Interpretive Summary: Erosion control practices within agricultural watersheds have a significant impact on reducing the sheet and rill source of sediment to the streams. While these practices have significantly affected sheet and rill erosion, they do not appreciably affect ephemeral gully erosion. Ephemeral gully erosion is becoming a dominate source of cropland erosion simply because sheet and rill erosion is decreasing. Current ephemeral gully erosion technology available for assessment of ephemeral gully erosion within watersheds is very limited, empirically-based, and applicable to only the field scale. This study contributed significant ephemeral gully modeling enhancements to an ARS watershed model that then provides opportunities to assess the impact of conservation practices on ephemeral gully erosion.
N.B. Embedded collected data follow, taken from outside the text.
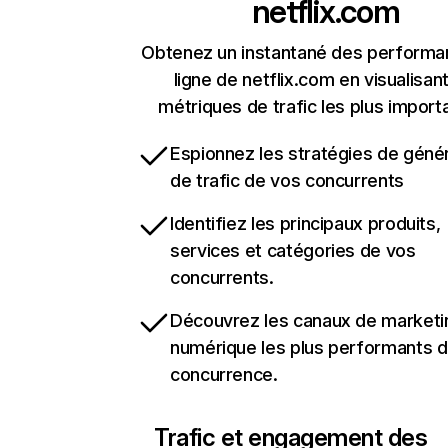
netflix.com
Obtenez un instantané des performa
ligne de netflix.com en visualisant
métriques de trafic les plus import
Espionnez les stratégies de géné
de trafic de vos concurrents
Identifiez les principaux produits,
services et catégories de vos
concurrents.
Découvrez les canaux de marketi
numérique les plus performants d
concurrence.
Trafic et engagement des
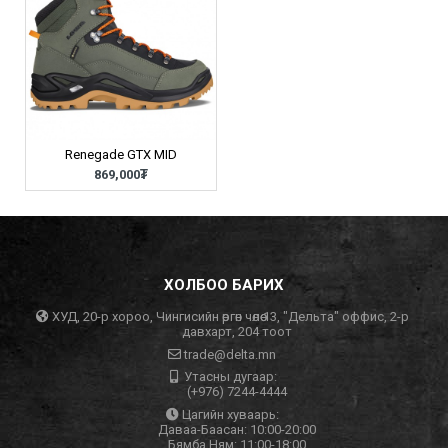
Renegade GTX MID
869,000₮
ХОЛБОО БАРИХ
ХУД, 20-р хороо, Чингисийн өргөн чөлөө 13, "Дельта" оффис, 2-р
давхарт, 204 тоот
trade@delta.mn
Утасны дугаар:
(+976) 7244-4444
Цагийн хуваарь:
Даваа-Баасан: 10:00-20:00
Бямба,Ням: 11:00-18:00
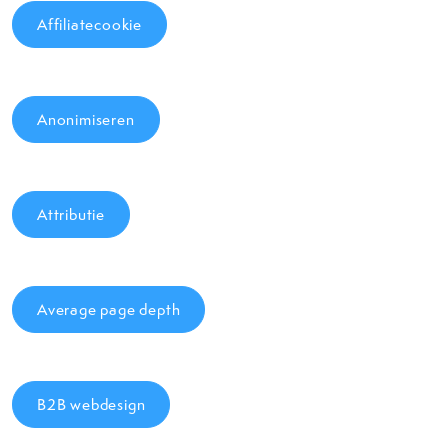
Affiliatecookie
Anonimiseren
Attributie
Average page depth
B2B webdesign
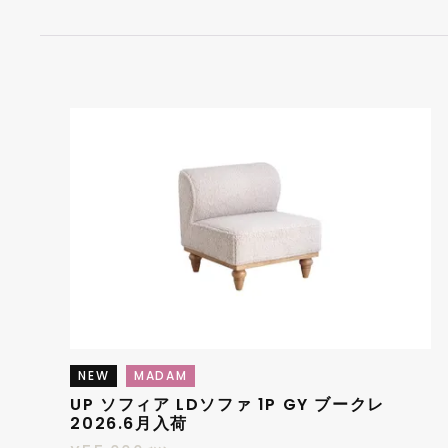
NEW
MADAM
UP ソフィア LDソファ 1P GY ブークレ
2026.6月入荷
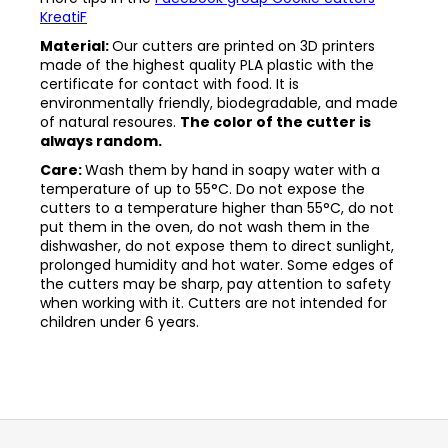
KreatiF
Material:
Our cutters are printed on 3D printers
made of the highest quality PLA plastic with the
certificate for contact with food. It is
environmentally friendly, biodegradable, and made
of natural resoures.
The color of the cutter is
always random.
Care:
Wash them by hand in soapy water with a
temperature of up to 55°C. Do not expose the
cutters to a temperature higher than 55°C, do not
put them in the oven, do not wash them in the
dishwasher, do not expose them to direct sunlight,
prolonged humidity and hot water. Some edges of
the cutters may be sharp, pay attention to safety
when working with it. Cutters are not intended for
children under 6 years.
Z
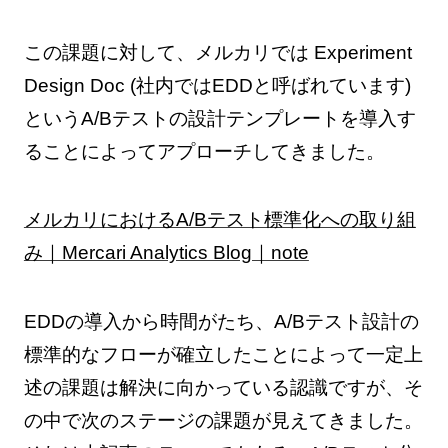
この課題に対して、メルカリでは Experiment
Design Doc (社内ではEDDと呼ばれています)
というA/Bテストの設計テンプレートを導入す
ることによってアプローチしてきました。
メルカリにおけるA/Bテスト標準化への取り組
み｜Mercari Analytics Blog｜note
EDDの導入から時間がたち、A/Bテスト設計の
標準的なフローが確立したことによって一定上
述の課題は解決に向かっている認識ですが、そ
の中で次のステージの課題が見えてきました。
This information can be used in the development of improved watershed conservation management plans by Federal action agencies, such as NRCS, EPA, and the US Army Corps of Engineers.

Technical Abstract: Ephemeral gully erosion can cause severe soil degradation and contribute significantly to total soil losses in agricultural areas. Physically-based prediction technology is necessary to assess the magnitude of these phenomena so that appropriate conservation measures can be implemented, but such technology currently does not exist. To address this issue, a conceptual and numerical framework is presented where ephemeral gully development, growth, and associated soil losses are simulated within the Annualized Agricultural Non-Point Source (AnnAGNPS) model. This approach incorporates analytic formulations for plunge pool erosion and headcut retreat within single or multiple storm events in unsteady, spatially-varied flow at the sub-cell scale, and addresses five soil particle-size classes to predict gully evolution, transport-capacity and transport-limited flows, gully widening, and gully reactivation. Single event and continuous simulations demonstrate the model’s utility for predicting both the initial development of an ephemeral gully and its evolution over multiple runoff events. The model is shown to recreate reasonably well the dimensions of observed ephemeral gullies in Mississippi. The inclusion of ephemeral gully erosion within AnnAGNPS will greatly enhance the model’s predictive capabilities and further assist practitioners in the management of agricultural watersheds.